[Collected data]

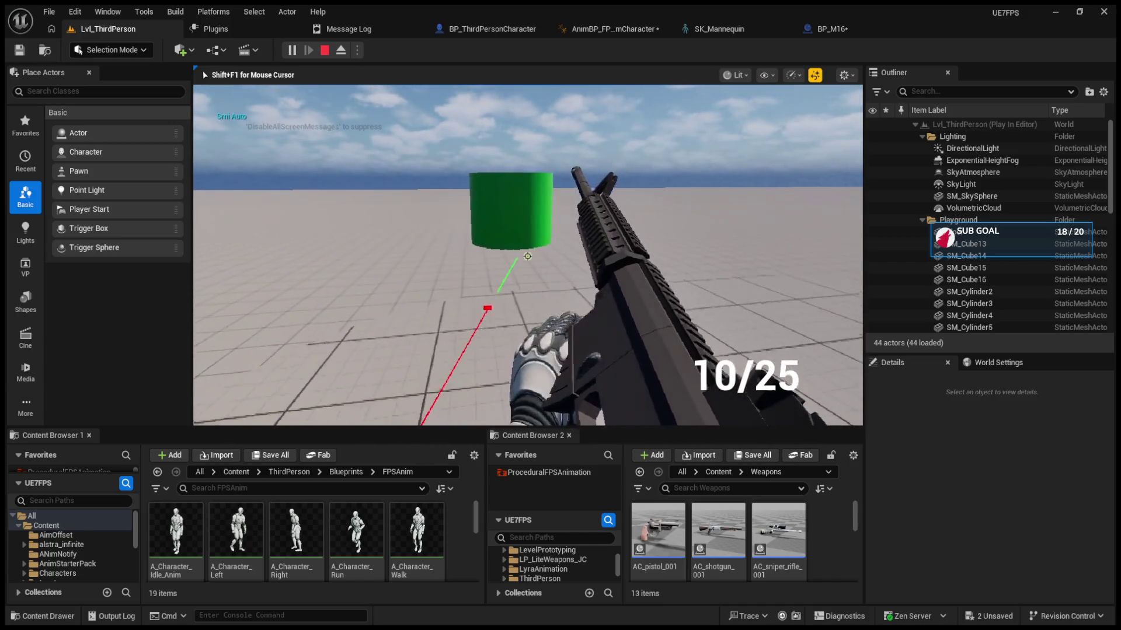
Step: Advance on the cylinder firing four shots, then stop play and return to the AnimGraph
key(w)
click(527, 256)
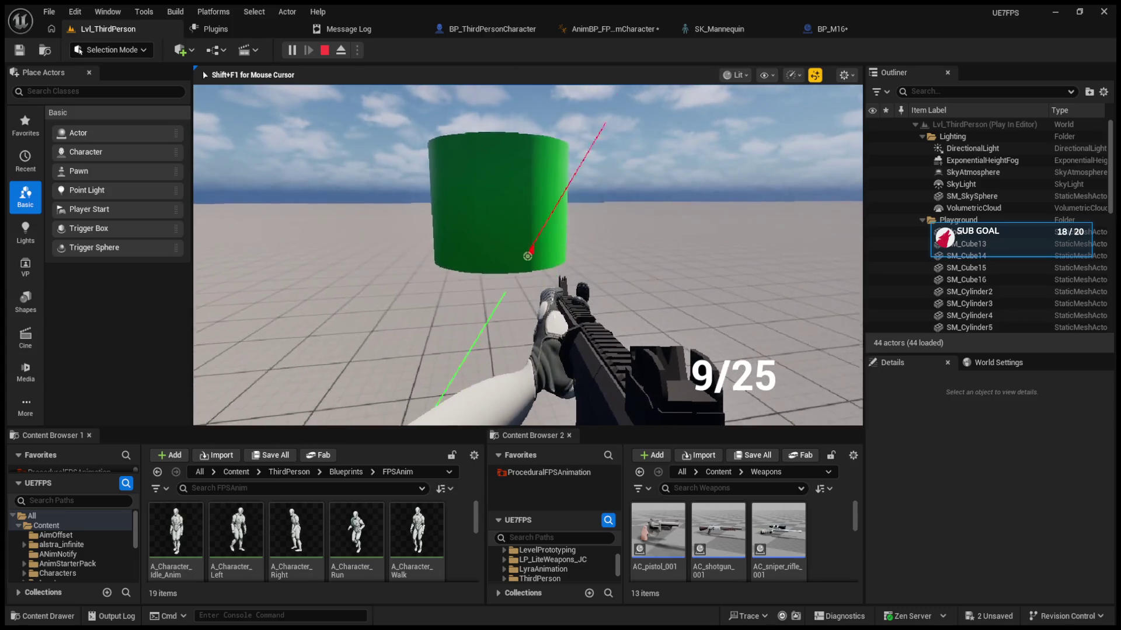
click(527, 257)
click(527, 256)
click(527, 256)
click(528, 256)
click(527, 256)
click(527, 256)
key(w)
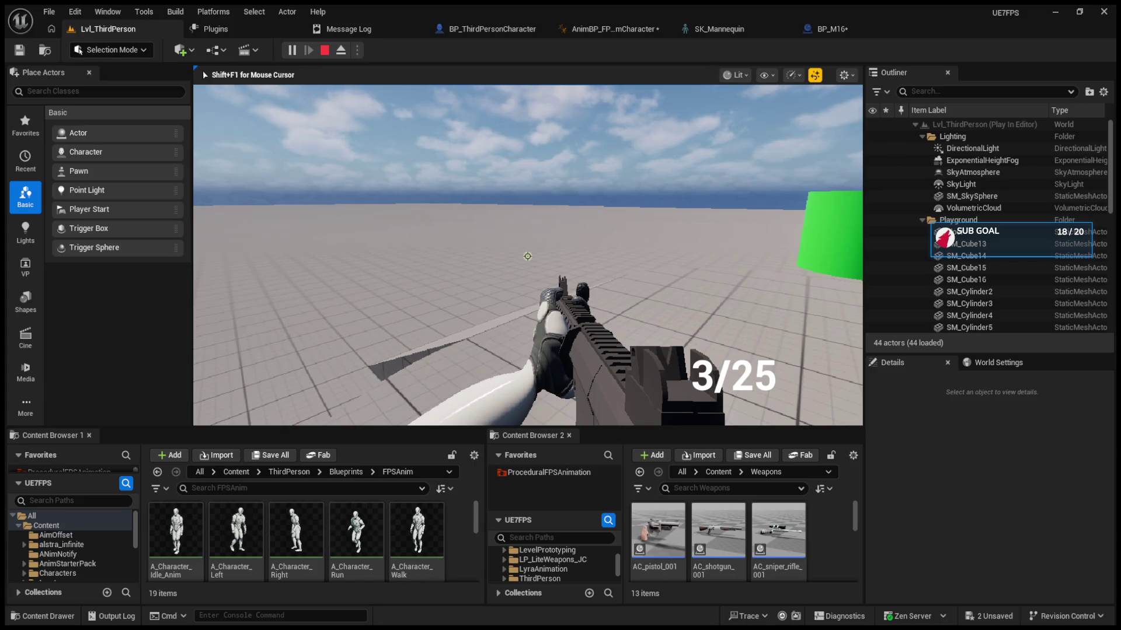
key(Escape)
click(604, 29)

» Problem details
The records above, minus their pictures, are to be returned word for word.

» Output below
Step: Advance on the cylinder firing four shots, then stop play and return to the AnimGraph
key(w)
click(527, 256)
click(527, 257)
click(527, 256)
click(527, 256)
click(528, 256)
click(527, 256)
click(527, 256)
key(w)
key(Escape)
click(604, 29)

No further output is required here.